- [WORK REQUEST]:
Go through the material and pull out every line with the string "lines" in it.

──────────────────────────────

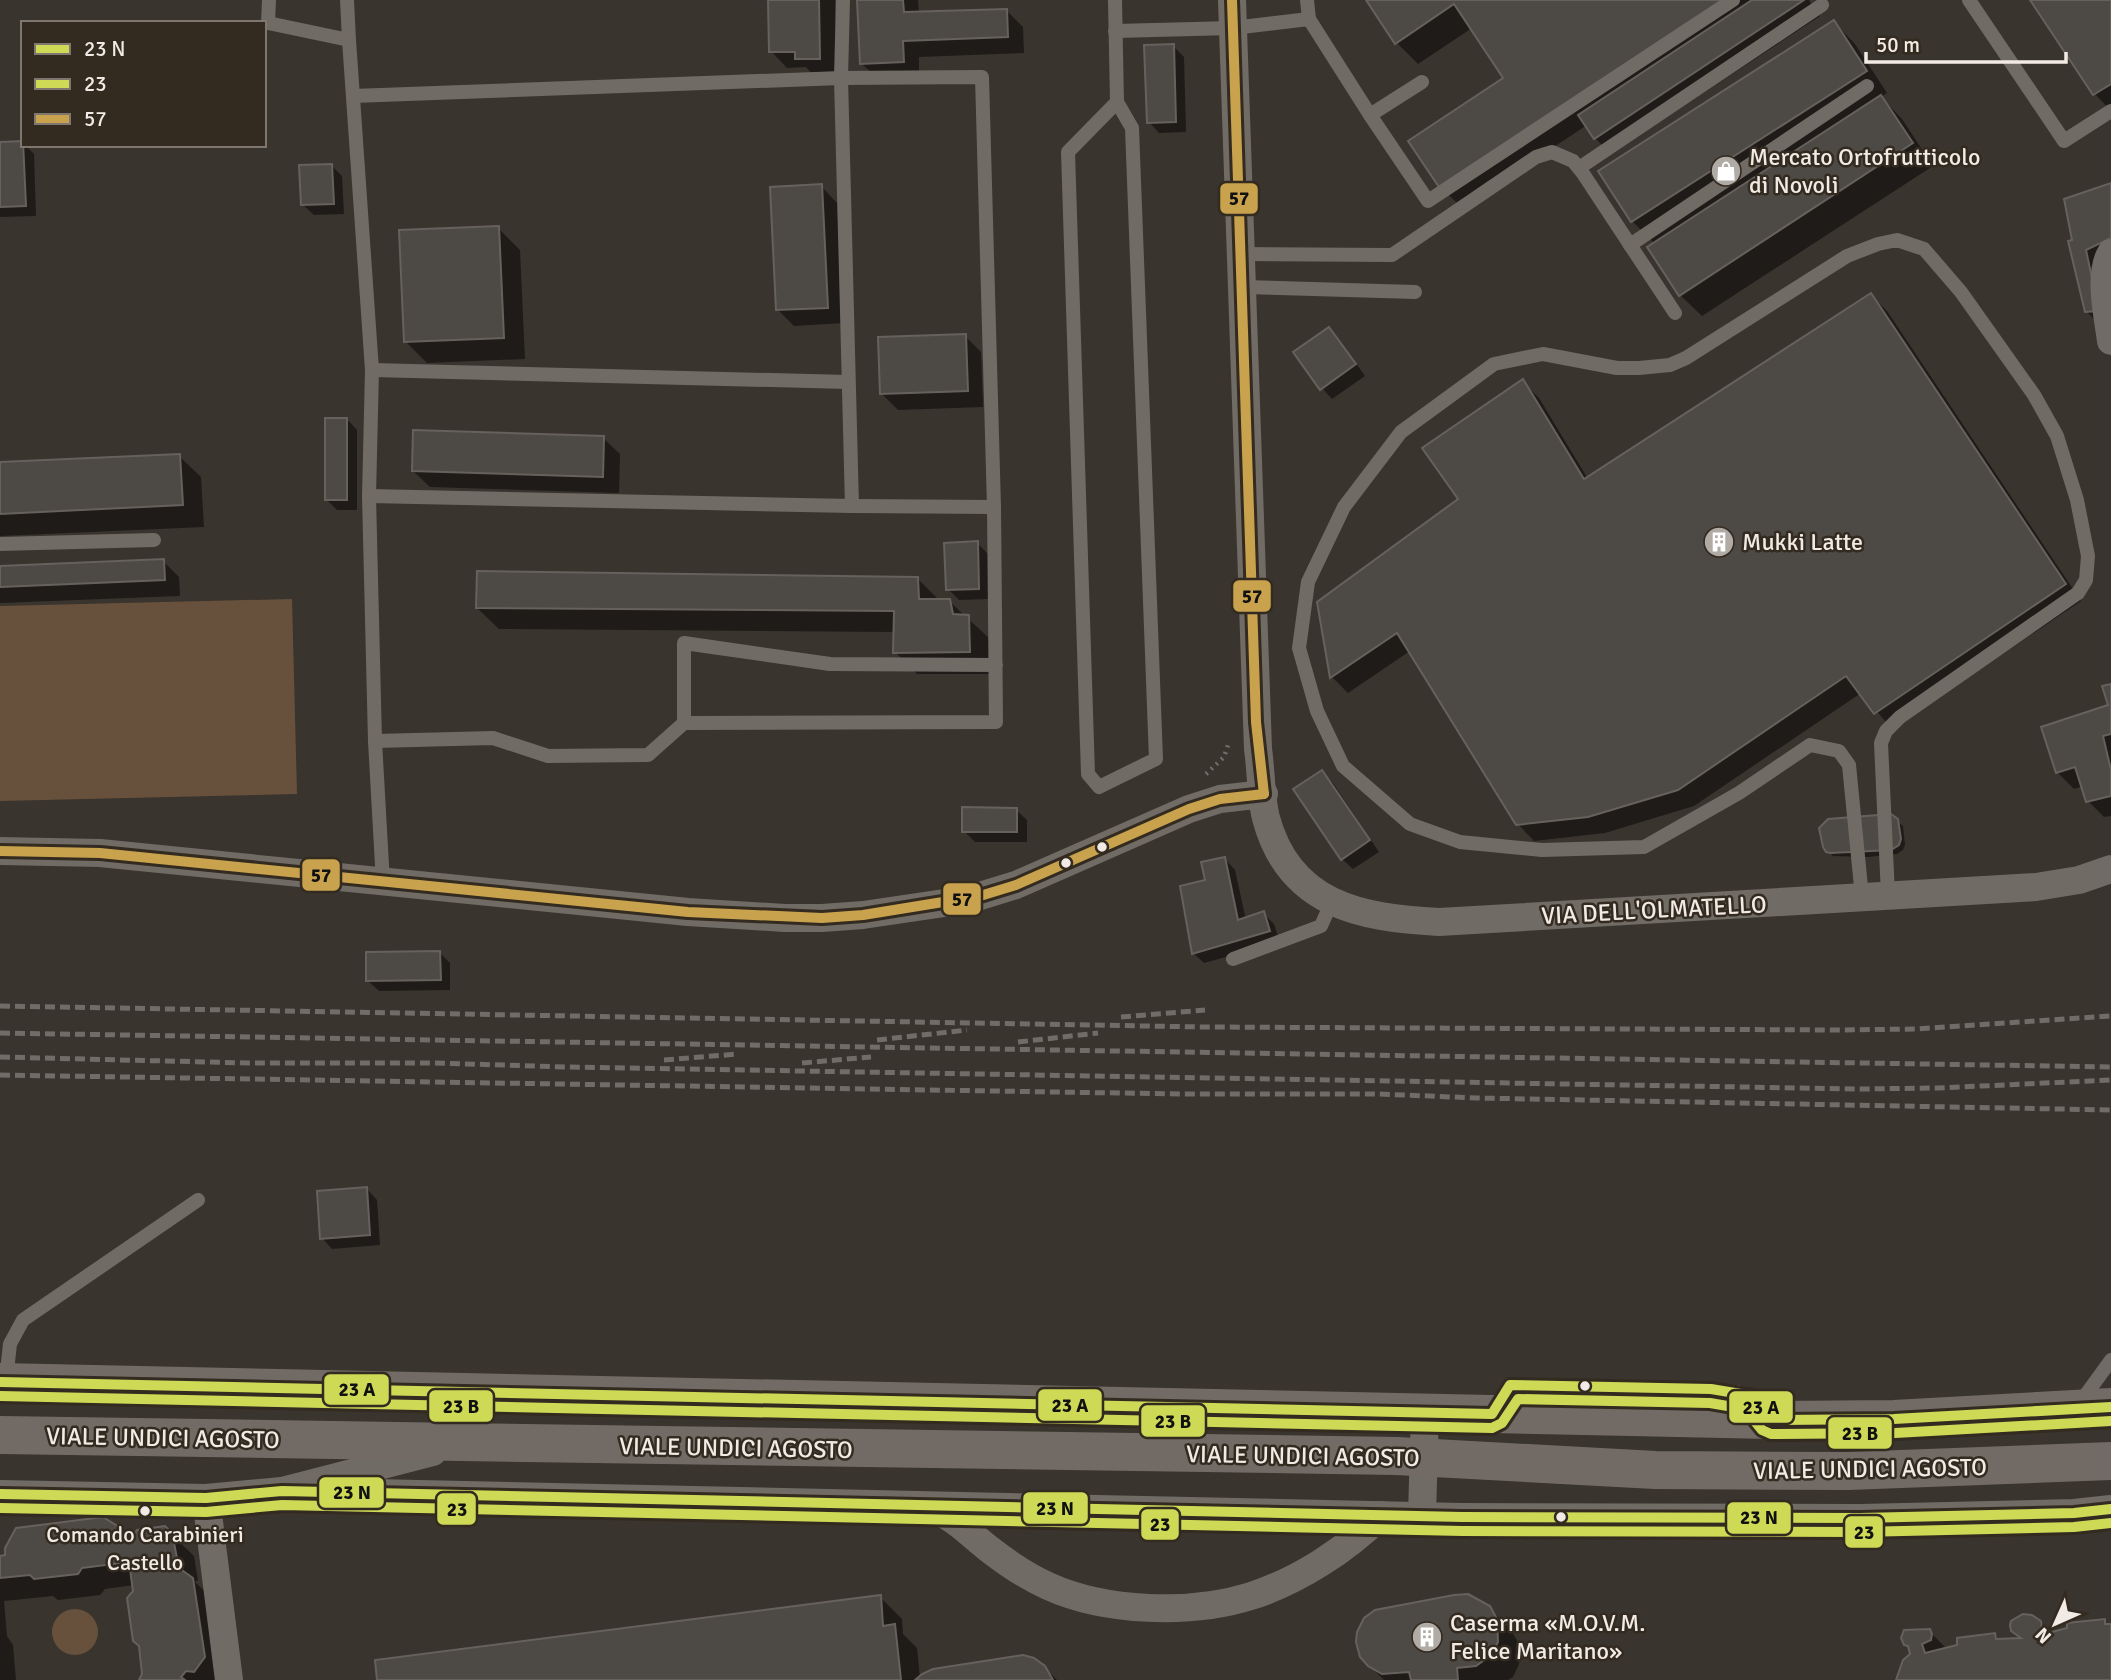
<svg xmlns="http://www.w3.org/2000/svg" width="2111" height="1680" font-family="Signika,sans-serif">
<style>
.green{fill:#68513c}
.shadow{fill:#0007}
.building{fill:#4d4945;stroke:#66615c;stroke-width:2}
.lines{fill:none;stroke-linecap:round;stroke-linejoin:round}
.path{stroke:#736e69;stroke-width:4.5;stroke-dasharray:2 5;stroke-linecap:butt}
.lane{stroke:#716b65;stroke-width:14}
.street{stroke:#716b65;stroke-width:28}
.primary{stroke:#726b65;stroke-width:38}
.rail{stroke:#716c67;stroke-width:5;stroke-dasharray:10 5;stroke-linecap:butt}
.bus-1-casing{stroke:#332a20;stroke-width:16}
.bus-2-casing{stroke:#332a20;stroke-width:16}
.bus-3-casing{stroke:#332a20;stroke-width:16}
.bus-4-casing{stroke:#332a20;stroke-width:16}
.bus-5-casing{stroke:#332a20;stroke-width:16}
.bus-1{stroke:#ced956;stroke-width:10}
.bus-2{stroke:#ced956;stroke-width:10}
.bus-3{stroke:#c8a24d;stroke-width:10}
.bus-4{stroke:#ced956;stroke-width:10}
.bus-5{stroke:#ced956;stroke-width:10}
.bus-dot{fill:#f2ebe5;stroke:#332a20;stroke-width:2.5}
.labels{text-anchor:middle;stroke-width:5;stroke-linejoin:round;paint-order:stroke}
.bus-label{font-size:22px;fill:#f2ebe5;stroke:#332a20}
.poi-label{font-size:24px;fill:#f2ebe5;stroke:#332a20;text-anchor:start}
.street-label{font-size:24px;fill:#f2ebe5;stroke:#332a20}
.line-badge{stroke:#332a20;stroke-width:2.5}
.pale-badge-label{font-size:19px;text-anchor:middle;font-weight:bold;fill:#111}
</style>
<rect width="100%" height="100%" fill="#39342e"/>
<g class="green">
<path d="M292,599L297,794L0,801V606Z"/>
<circle cx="75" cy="1632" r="23"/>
</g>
<g class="shadow">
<path d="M770,0H835L836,75H813L806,67L787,68L771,51Z"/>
<path d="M859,0H918L919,14L1006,10L1023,27L1024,53L919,57V78L878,79L861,63Z"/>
<path d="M1368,0H1809L1820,16L1611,154L1595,138L1587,125L1462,208L1440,186L1505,79L1472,28L1418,64L1396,42Z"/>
<path d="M2032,0H2111V111L2095,94Z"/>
<path d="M1834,22L1855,44L1887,93L1881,97L1902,119L1933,166L1702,316L1680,295L1655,244L1632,221Z"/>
<path d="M1173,46L1184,57L1186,132L1159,133L1149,122Z"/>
<path d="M0,144L25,145L34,154L36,216L0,217Z"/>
<path d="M331,165L342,176L344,214L314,215L303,205Z"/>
<path d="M2111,185V261L2103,328L2086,311L2074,242Z"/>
<path d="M821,186L837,203L844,323L794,326L778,310Z"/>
<path d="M498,228L520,250L525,359L427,363L405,341Z"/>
<path d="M1871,295L1887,311L2081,601L1892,729L1861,693L1694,806L1605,833L1534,841L1518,824L1410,651L1348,693L1332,677L1319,603L1461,500L1523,382L1539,398L1588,479Z"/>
<path d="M1329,329L1339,340L1365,376L1332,399L1322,388Z"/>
<path d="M965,336L981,352L983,407L898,410L882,394Z"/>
<path d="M347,419L357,430V510H337L326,499Z"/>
<path d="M603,438L620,454L619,493L430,487L413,471Z"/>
<path d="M179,456L201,477L204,527L0,536V464Z"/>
<path d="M977,543L988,554L989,599L959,600L948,589Z"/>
<path d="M163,561L179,577L180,596L0,603V567Z"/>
<path d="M918,579L940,601H949L990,639L991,674H917L895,652V632L499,629L477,608Z"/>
<path d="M2111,686V816L2104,817L2088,801L2083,786L2074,789L2057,772L2110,706Z"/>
<path d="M1322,772L1333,783L1379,852L1353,869L1342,859Z"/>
<path d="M1016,810L1027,820V842H975L964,831Z"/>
<path d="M1897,821L1903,826L1905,845L1903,850L1897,854L1868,857L1833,856L1828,851Z"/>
<path d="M1225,859L1235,870L1246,920L1263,913L1274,924L1280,942L1204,963L1193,953L1207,882Z"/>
<path d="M439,952L450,963V990L379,991L368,981Z"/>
<path d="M367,1189L377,1200L380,1245L332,1249L322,1238Z"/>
<path d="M165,1528L194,1556L198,1580L195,1582L215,1601L226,1680H141L144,1674L134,1585L105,1589L100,1595L58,1600L53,1596L4,1601L7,1636L13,1645L16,1680H0V1558L118,1529L130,1541Z"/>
<path d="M880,1597L902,1619L903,1634L917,1648L920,1678L1044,1667L1057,1680H379Z"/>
<path d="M1488,1607L1511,1630L1518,1642L1519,1664L1513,1677L1508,1680H1384L1369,1665Z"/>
<path d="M2104,1621L2111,1626V1680H1899L1912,1655L1911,1649L1906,1644L1929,1631L1947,1649L1994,1635L2000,1640L2022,1639L2013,1630L2040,1622L2052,1634Z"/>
</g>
<g class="building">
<path d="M768,0H819L820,59H795V52H769Z"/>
<path d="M857,0H903L904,12L1007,9L1008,37L903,41L904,62L860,64Z"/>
<path d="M1366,0H1723L1439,187L1408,141L1503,78L1454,4L1395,44Z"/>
<path d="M1752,0H1804L1594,139L1578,115Z"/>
<path d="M2030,0H2111V84L2093,95Z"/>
<path d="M1834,20L1867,71L1631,222L1598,171Z"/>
<path d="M1174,44L1176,122L1147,123L1144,45Z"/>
<path d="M1881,95L1913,143L1679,296L1647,247Z"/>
<path d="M23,141L26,206L0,207V142Z"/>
<path d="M332,164L334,204L301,205L299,165Z"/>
<path d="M2111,183V238L2086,250L2099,311L2085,312L2068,241L2072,240L2064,199Z"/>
<path d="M822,184L828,308L776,310L770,187Z"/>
<path d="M499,226L504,338L404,342L399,230Z"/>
<path d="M1871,293L2066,584L1874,714L1846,676L1678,790L1588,817L1516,825L1397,633L1330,678L1317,602L1458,499L1422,448L1523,379L1584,479Z"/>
<path d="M1329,327L1356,364L1320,390L1293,352Z"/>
<path d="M966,334L968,391L880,394L878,337Z"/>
<rect x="325" y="418" width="22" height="82"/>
<path d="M413,430L604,436L603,477L412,471Z"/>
<path d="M180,454L183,505L0,514V462Z"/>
<path d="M978,541L979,589L946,590L944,543Z"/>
<path d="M164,559L165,580L0,587V566Z"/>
<path d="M477,571L918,577L919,599H950L953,614L969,615L970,652L893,653L894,611L476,608Z"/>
<path d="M2111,684V734L2103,736L2111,770V796L2086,802L2075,767L2056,773L2041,727L2108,705L2102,686Z"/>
<path d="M1322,770L1370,840L1341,860L1293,789Z"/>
<path d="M962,807L1017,808V832H962Z"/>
<path d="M1891,814L1898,819L1901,839L1899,845L1891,850L1831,853L1826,852L1823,847L1819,828L1828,819Z"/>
<path d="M1225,857L1238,920L1264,911L1270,931L1192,954L1180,886L1205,880L1201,862Z"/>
<path d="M440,951L441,980L366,981V952Z"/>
<path d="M367,1187L370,1235L320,1239L317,1191Z"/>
<path d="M103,1517L119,1527V1540L131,1539L137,1530L165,1526L172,1533L177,1558L169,1565L170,1569L179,1568L193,1578L205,1657L194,1672L186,1671L181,1677L185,1680H139L142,1674L139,1646L133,1641L127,1598L133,1591L129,1562L82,1568L78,1574L34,1579L30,1575L0,1578V1556L5,1555V1548L16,1528Z"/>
<path d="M1468,1594L1490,1606L1497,1619L1498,1642L1491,1655L1476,1666L1457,1668L1458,1680H1411L1409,1672L1382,1674L1368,1666L1360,1657L1356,1642L1357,1632L1364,1618L1375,1610L1454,1595Z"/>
<path d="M881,1595L883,1626L895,1624L901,1680H377L375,1660Z"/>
<path d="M2023,1614L2032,1615L2041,1621L2042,1631L2037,1636L2067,1628V1623L2105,1619V1624H2111V1680H1896L1903,1660L1910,1654L1908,1646L1904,1645L1901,1638L1904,1630L1930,1629L1932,1634L1931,1640L1922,1644L1925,1653L1957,1645V1638L1995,1633L1996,1639L2021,1638L2011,1631L2010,1625L2011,1621Z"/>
<path d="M1023,1655L1034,1658L1045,1666L1053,1680H915L922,1674L933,1669Z"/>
</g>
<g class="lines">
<path class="path" d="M1206,774L1224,757L1229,742"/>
<g class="lane">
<path d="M269,0L268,23L349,40L347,0"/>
<path d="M1115,0L1117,102L1132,128L1156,759L1099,787L1088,774L1068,152L1117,102"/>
<path d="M1307,0L1309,19"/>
<path d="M1969,0L2064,141L2111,111"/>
<path d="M1115,31L1233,28L1309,19L1370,115"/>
<path d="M349,40L372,370L369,496L375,741L383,883"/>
<path d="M1422,82L1370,115L1428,201L1733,0"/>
<path d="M353,96L841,78L982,77L994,507"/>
<path d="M1579,168L1822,5"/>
<path d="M1630,245L1867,86"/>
<path d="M1242,254L1392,255L1536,157L1552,152L1573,161L1582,172L1675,313"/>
<path d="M1243,287L1415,292"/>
<path d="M372,370L848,382"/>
<path d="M369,496L852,506L841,78L843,0"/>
<path d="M852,506L994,507L996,722L684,723V643L830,664L996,665"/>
<path d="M0,544L154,540"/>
<path d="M375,741L493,738L548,756L648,755L684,723"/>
<path d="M1862,897L1849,765L1839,751L1810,745L1739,793L1644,847L1542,850L1460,842L1410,824L1343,766L1317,711L1299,648L1308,582L1344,507L1401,432L1494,364L1543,354L1617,368H1639L1670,365L1686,358L1847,256L1878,244L1897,240L1924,249L1961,292L2034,395L2057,436L2077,500L2088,556L2086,580L2078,593L1900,717L1886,731L1881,743L1888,895"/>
<path d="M1233,959L1321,926L1332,901"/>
<path d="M6,1380L10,1344L23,1320L198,1200"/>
<path d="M2079,1404L2111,1360"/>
<path d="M1495,1410L1510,1385L1737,1392L1753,1396L1768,1415"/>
</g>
<g class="street">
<path d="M1232,0L1258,749C1261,769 1261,800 1266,818C1289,905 1361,918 1439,922L2036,887L2079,880L2111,869"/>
<path d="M2111,253C2098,274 2108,317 2111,341"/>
<path d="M0,851L100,853L688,912L785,918H822L863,915L951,902L980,896L1016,885L1189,809L1220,799L1264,794"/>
<path d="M282,1491L1462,1517L1860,1518L2074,1513L2111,1509"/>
<path d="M0,1494L206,1498L282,1491L433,1452"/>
<path d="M206,1498L229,1680"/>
<path d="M929,1508C956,1517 968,1533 989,1549C1007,1563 1028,1577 1048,1586C1105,1612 1191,1615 1251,1596C1298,1581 1346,1550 1381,1515"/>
<path d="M1422,1515L1425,1412"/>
</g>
<g class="primary">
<path d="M0,1382L1771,1420L1894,1419L2111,1407"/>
<path d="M0,1435L1397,1456L1655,1470L1848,1471L2111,1461"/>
</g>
<g class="rail">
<path d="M0,1006L1204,1027L1840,1030L1915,1029L2111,1016"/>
<path d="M1121,1017L1205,1010"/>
<path d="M0,1033L2111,1067"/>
<path d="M877,1040L967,1030"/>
<path d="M1018,1042L1098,1033"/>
<path d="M0,1057L248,1063H435L567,1067L1860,1089L1939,1088L2111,1080"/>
<path d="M664,1060L738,1054"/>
<path d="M802,1063L871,1057"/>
<path d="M0,1075L1180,1094H1379L1477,1098L2111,1110"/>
</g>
<g class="bus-1-casing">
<path id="bus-1" d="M0,1494L206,1498L282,1491L1462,1517L1860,1518L2074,1513L2111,1509"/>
</g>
<g class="bus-2-casing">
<path id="bus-2" d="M0,1508L206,1512L282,1505L1462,1531L1860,1532L2074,1527L2111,1523"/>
</g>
<g class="bus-3-casing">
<g id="bus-3">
<path d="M1232,0L1256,722L1264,794"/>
<path d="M0,851L100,853L688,912L822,918L863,915L980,896L1016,885L1189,809L1220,799L1264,794"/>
</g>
</g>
<g class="bus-4-casing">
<path id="bus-4" d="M0,1382L1492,1414L1510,1385L1711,1389L1753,1396L1771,1420L1894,1419L2111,1407"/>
</g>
<g class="bus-5-casing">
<path id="bus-5" d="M0,1396L1492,1428L1502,1423L1518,1399L1710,1403L1745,1409L1762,1430L1771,1434L1895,1433L2111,1421"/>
</g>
<use href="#bus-1" class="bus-1"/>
<use href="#bus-2" class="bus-2"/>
<use href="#bus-3" class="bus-3"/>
<use href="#bus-4" class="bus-4"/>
<use href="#bus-5" class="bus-5"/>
</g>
<defs>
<g id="shop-disc" transform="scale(1.575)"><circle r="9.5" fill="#b1aba5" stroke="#332a20"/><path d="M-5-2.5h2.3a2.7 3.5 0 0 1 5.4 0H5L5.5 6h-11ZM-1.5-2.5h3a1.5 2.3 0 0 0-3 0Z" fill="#fff"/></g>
<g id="building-disc" transform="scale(1.575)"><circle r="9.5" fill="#b1aba5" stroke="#332a20"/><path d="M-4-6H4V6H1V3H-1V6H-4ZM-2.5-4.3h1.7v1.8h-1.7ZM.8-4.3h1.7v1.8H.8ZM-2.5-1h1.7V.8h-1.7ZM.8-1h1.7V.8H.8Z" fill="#fff"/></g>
</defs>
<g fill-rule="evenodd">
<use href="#shop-disc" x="1726" y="171"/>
<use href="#building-disc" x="1719" y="542"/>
<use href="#building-disc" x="1427" y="1637"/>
</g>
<g class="bus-dot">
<circle cx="1102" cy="847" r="6"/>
<circle cx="1066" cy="863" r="6"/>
<circle cx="1585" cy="1386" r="6"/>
<circle cx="145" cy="1511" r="6"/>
<circle cx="1561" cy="1517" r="6"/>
</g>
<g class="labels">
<g class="bus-label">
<text x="145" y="1542">Comando Carabinieri<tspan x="145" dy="28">Castello</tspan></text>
</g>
<g class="poi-label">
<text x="1749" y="165">Mercato Ortofrutticolo<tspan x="1749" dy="28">di Novoli</tspan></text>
<text x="1742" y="550">Mukki Latte</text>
<text x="1450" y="1631">Caserma «M.O.V.M.<tspan x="1450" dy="28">Felice Maritano»</tspan></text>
</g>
<g class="street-label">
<text transform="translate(1654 910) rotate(-3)" y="8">VIA DELL'OLMATELLO</text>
<text transform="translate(163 1438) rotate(1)" y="8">VIALE UNDICI AGOSTO</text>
<text transform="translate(736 1448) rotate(1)" y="8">VIALE UNDICI AGOSTO</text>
<text transform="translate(1303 1456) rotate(1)" y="8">VIALE UNDICI AGOSTO</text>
<text transform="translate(1870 1469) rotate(-1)" y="8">VIALE UNDICI AGOSTO</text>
</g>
</g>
<g class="line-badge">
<rect x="1219" y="182" width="40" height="33" rx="7" fill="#c8a24d"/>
<rect x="1232" y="579" width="40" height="34" rx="7" fill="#c8a24d"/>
<rect x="301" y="858" width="40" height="34" rx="7" fill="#c8a24d"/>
<rect x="942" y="882" width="40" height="34" rx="7" fill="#c8a24d"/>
<rect x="323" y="1373" width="67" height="33" rx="7" fill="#ced956"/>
<rect x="1037" y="1388" width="66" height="34" rx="7" fill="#ced956"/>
<rect x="428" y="1389" width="66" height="34" rx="7" fill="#ced956"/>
<rect x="1728" y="1390" width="66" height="34" rx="7" fill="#ced956"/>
<rect x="1140" y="1404" width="66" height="34" rx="7" fill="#ced956"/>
<rect x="1827" y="1416" width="66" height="34" rx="7" fill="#ced956"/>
<rect x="318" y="1476" width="67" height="33" rx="7" fill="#ced956"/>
<rect x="1022" y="1491" width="67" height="34" rx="7" fill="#ced956"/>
<rect x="436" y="1492" width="41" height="34" rx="7" fill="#ced956"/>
<rect x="1726" y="1501" width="66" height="34" rx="7" fill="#ced956"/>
<rect x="1140" y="1508" width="40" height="33" rx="7" fill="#ced956"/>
<rect x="1844" y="1515" width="40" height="34" rx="7" fill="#ced956"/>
</g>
<g class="pale-badge-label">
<text x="1239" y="205">57</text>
<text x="1252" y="603">57</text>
<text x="321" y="882">57</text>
<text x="962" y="906">57</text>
<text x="357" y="1396">23 A</text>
<text x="1070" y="1412">23 A</text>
<text x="461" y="1413">23 B</text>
<text x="1761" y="1414">23 A</text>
<text x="1173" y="1428">23 B</text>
<text x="1860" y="1440">23 B</text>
<text x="352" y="1499">23 N</text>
<text x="1055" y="1515">23 N</text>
<text x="457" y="1516">23</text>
<text x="1759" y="1524">23 N</text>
<text x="1160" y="1531">23</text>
<text x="1864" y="1539">23</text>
</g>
<rect x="21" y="21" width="245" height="126" fill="#332a20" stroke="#7f776f" stroke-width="2"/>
<rect x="35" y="44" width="35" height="10" fill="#ced956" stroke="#7f776f" stroke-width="2"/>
<text x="84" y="56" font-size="21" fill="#f2ebe5">23 N</text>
<rect x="35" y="79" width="35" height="10" fill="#ced956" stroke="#7f776f" stroke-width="2"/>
<text x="84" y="91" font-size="21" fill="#f2ebe5">23</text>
<rect x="35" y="114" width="35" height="10" fill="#c8a24d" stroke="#7f776f" stroke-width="2"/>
<text x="84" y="126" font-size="21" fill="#f2ebe5">57</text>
<g transform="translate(2055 1624) rotate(225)" stroke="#332a20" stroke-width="5" paint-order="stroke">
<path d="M0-5L12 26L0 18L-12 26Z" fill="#f2ebe5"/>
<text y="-10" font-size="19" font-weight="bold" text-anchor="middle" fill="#f2ebe5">N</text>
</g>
<path d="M1866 52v10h200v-10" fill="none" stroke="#f2ebe5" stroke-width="3.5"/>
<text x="1876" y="52" font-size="21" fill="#f2ebe5" stroke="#332a20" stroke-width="5" paint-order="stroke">50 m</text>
</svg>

──────────────────────────────

- [ANSWER SECTION]:
.lines{fill:none;stroke-linecap:round;stroke-linejoin:round}
<g class="lines">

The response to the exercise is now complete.